ReEXplore: Improving MLLMs for Embodied Exploration with Contextualized Retrospective Experience Replay

TL;DR

ReEXplore tackles the suboptimality of MLLM-driven embodied exploration by introducing a training-free approach that leverages retrospective experience abstractions and contextual replay. By distilling past trajectories into concise, transferable schemas and retrieving them at inference time, the method provides robust priors that guide frontier ranking and exploration decisions. A hierarchical frontier selection mechanism further stabilizes decisions in large action spaces, enabling coarse-to-fine reasoning. Empirical results across OpenEQA and GOAT-Bench demonstrate up to 3x improvements in success rate and navigation efficiency, validating the effectiveness of non-parametric, memory-informed adaptation for embodied tasks.

Abstract

Embodied exploration is a target-driven process that requires embodied agents to possess fine-grained perception and knowledge-enhanced decision making. While recent attempts leverage MLLMs for exploration due to their strong perceptual and reasoning abilities, we find that MLLM-based embodied agents remain suboptimal in exploring new environments: (i) they rely on profound but stale pre-trained knowledge, (ii) training-based approaches such as imitation learning or reinforcement learning are expensive for long-horizon tasks with sparse outcome rewards, and (iii) frontier-based exploration yields a large, visually nuanced action space that is difficult for MLLMs to make reliable decisions.
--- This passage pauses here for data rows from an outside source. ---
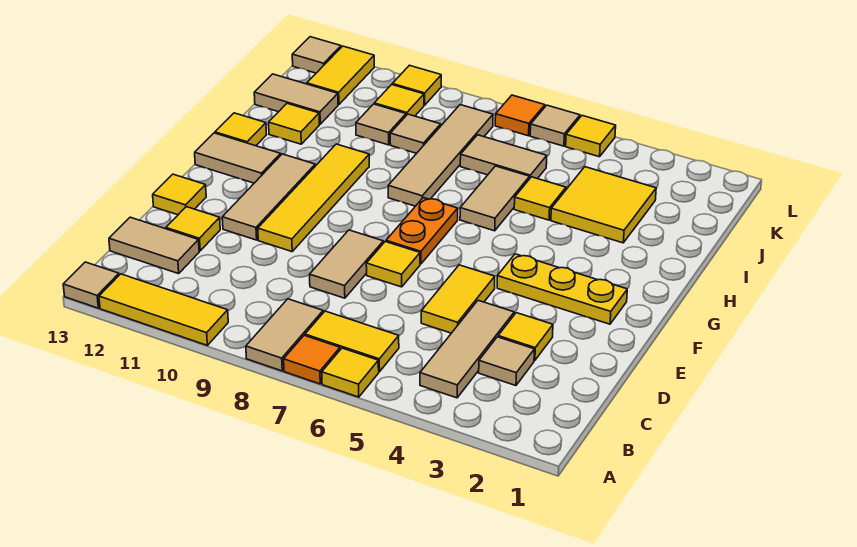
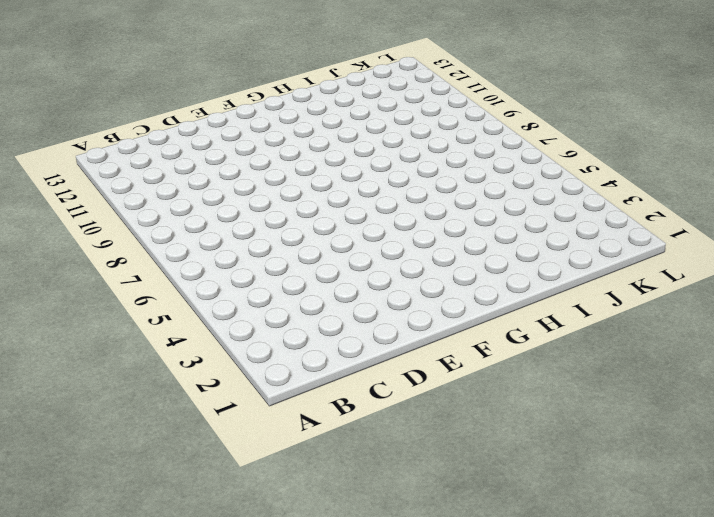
none -> yellow tile A6 level 1
none -> orange tile A7 level 1
none -> tan tile A8:B8 level 1
none -> yellow tile A10:A12 level 1

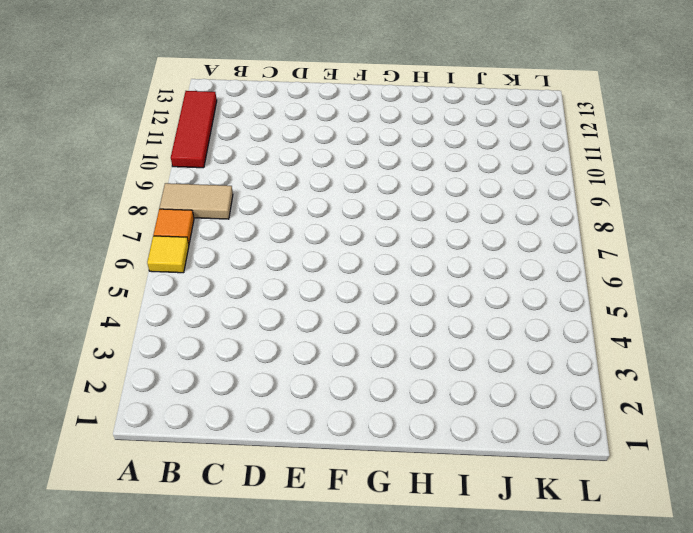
red tile A10:A12 level 1 -> yellow tile A10:A12 level 1
none -> tan tile A13 level 1
none -> tan tile B4:D4 level 1
none -> yellow tile B6:B7 level 1
none -> tan tile C3 level 1

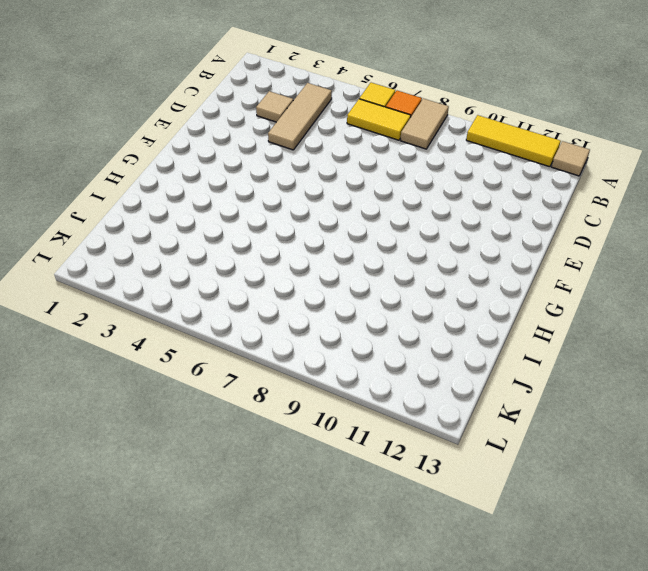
none -> tan tile C12:C13 level 1
none -> yellow tile D3 level 1
none -> yellow tile D5:E5 level 1
none -> tan tile D8:E8 level 1

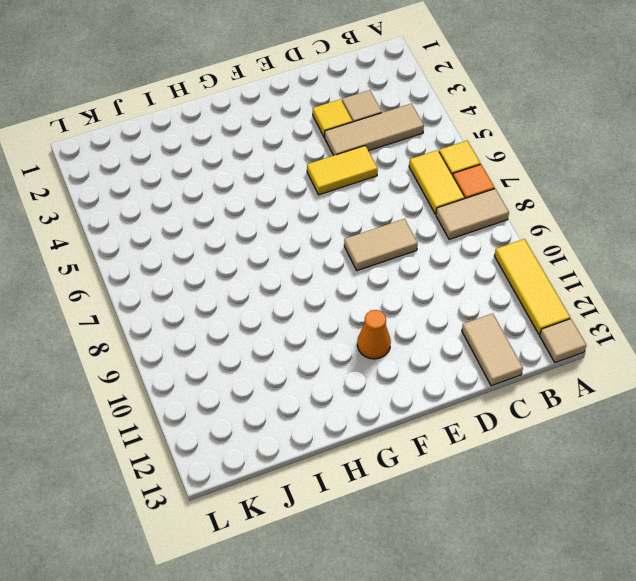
orange cone F11 level 1 -> tan tile E11:G11 level 1
none -> yellow tile D12 level 1
none -> yellow tile E7 level 1
none -> yellow tile E10:H10 level 1
none -> yellow tile E13 level 1

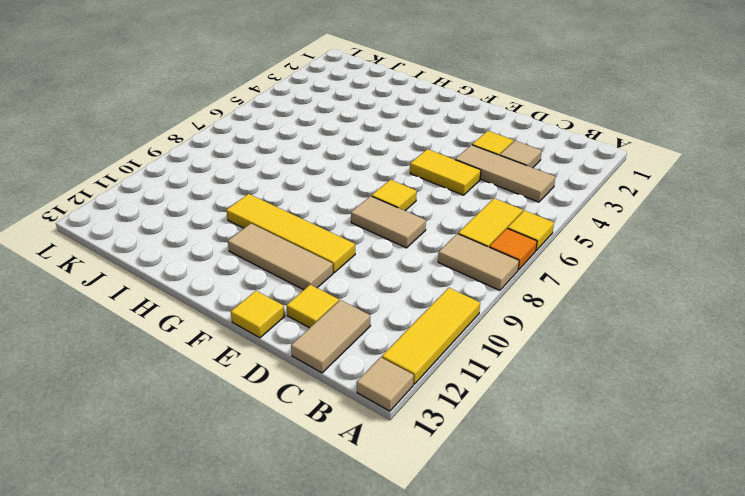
none -> yellow plate F2:F4 level 1
none -> orange plate F7:G7 level 1
none -> tan tile G12:G13 level 1
none -> tan tile H6:I6 level 1

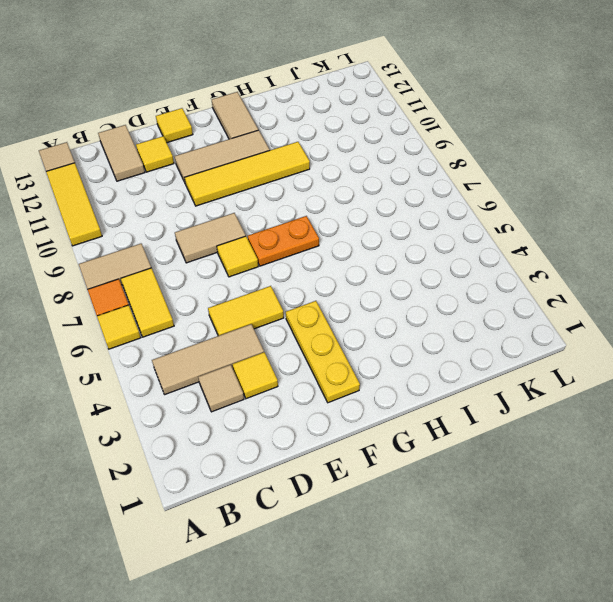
none -> tan tile H6:I6 level 1
none -> tan tile H8:K8 level 1
none -> yellow tile H13 level 1
none -> yellow tile I3:J4 level 1

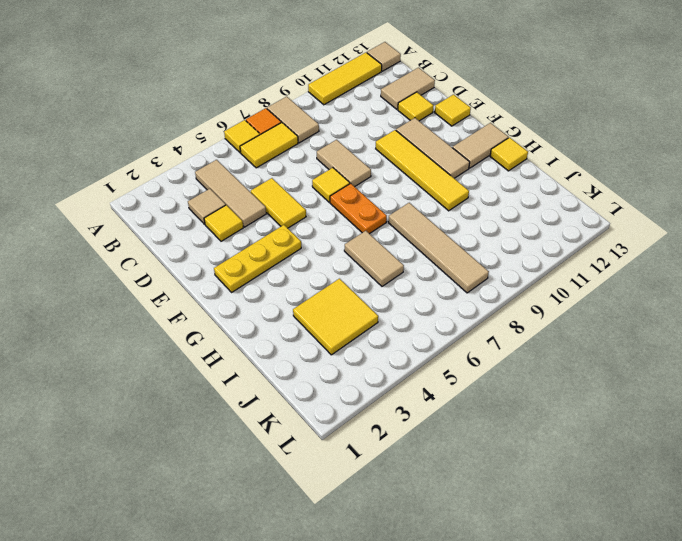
none -> yellow tile I5 level 1
none -> yellow tile I12 level 1
none -> tan tile J6:J7 level 1
none -> tan tile J9 level 1

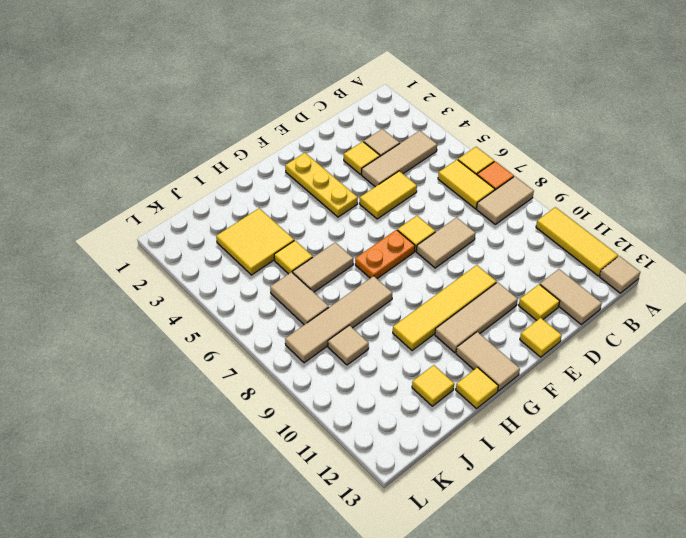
none -> tan tile J10 level 1
none -> tan tile J12:J13 level 1
none -> yellow tile K10 level 1
none -> yellow tile K12:L12 level 1

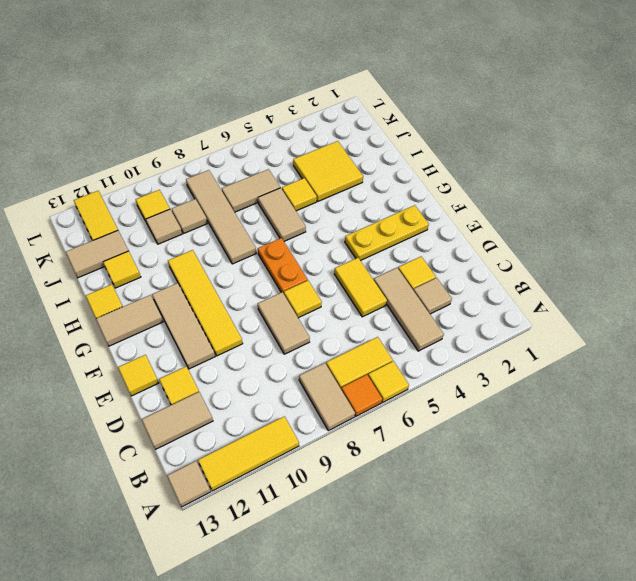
none -> yellow tile L5 level 1
none -> tan tile L6 level 1
none -> orange tile L7 level 1
none -> yellow tile L10 level 1

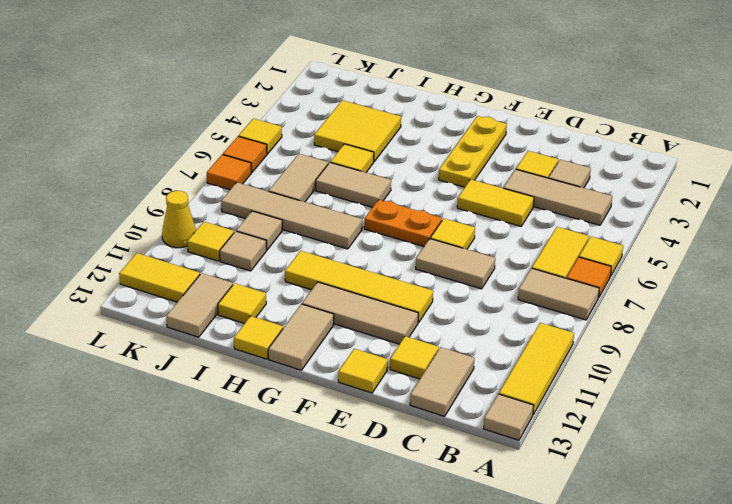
orange tile L6 level 1 -> tan tile L6 level 1
yellow cone L10 level 1 -> yellow tile L10 level 1
none -> tan tile L13 level 1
We address these challenges with ReEXplore, a training-free framework that performs retrospective experience replay to inject distilled, abstract experience at inference time, and hierarchical frontier selection to decompose frontier ranking into coarse-to-fine decisions. Our approach enables robust, traceable, and efficient exploration. Across multiple embodied exploration benchmarks, ReEXplore yields great improvements over strong MLLM baselines, up to 3x higher performance in both success rate and in navigation efficiency under open-source backbones.

Figures (13)

• Figure 1: We introduce ReEXplore, a training-free framework that strengthens MLLM-based embodied agents for frontier-based exploration. Prior MLLM agents suffer from two core limitations: (1) dependence on stale pre-trained knowledge, and (2) difficulty distinguishing and ranking visually similar frontier candidates in a large action space. ReEXplore overcomes these challenges through Retrospective Experience Replay, which injects distilled experiences from previous trials directly at inference time, and Hierarchical Frontier Selection, which decomposes frontier space into coarse-to-fine decisions for more reliable and efficient exploration.
• Figure 2: Overview of ReEXplore. Left: Retrospective Experience Abstraction. Completed trajectories are distilled into compact, transferable experience abstractions in a progressive way. Right: Embodied Exploration with ReEXplore. In a new environment, the agent retrieves salient past experiences based on scene and text similarity, incorporates them through contextualized experience replay, and performs hierarchical frontier selection to guide exploration. This enables the agent to navigate toward informative viewpoints efficiently while leveraging distilled prior experience.
• Figure 3: Performance of ReEXplore (with Qwen2.5-VL-7B-Instruct) on A-EQA by question categories, showing both Success Rate (Succ.) and SPL. Our approach outperms the strongest baseline model by a large margin in all task categories.
• Figure 4: Hierarchical frontier selection using visualizations taken directly from real exploration data: the agent first picks a Broad-View frontier cluster (left), then selects a fine-grained frontier(close-up view) within that cluster (right)
• Figure 5: Performance of ReEXplore (with GPT-4o) on A-EQA by question categories, showing both Success Rate (Succ.) and SPL. Our approach outperms the strongest base-line model by a large margin in all task categories.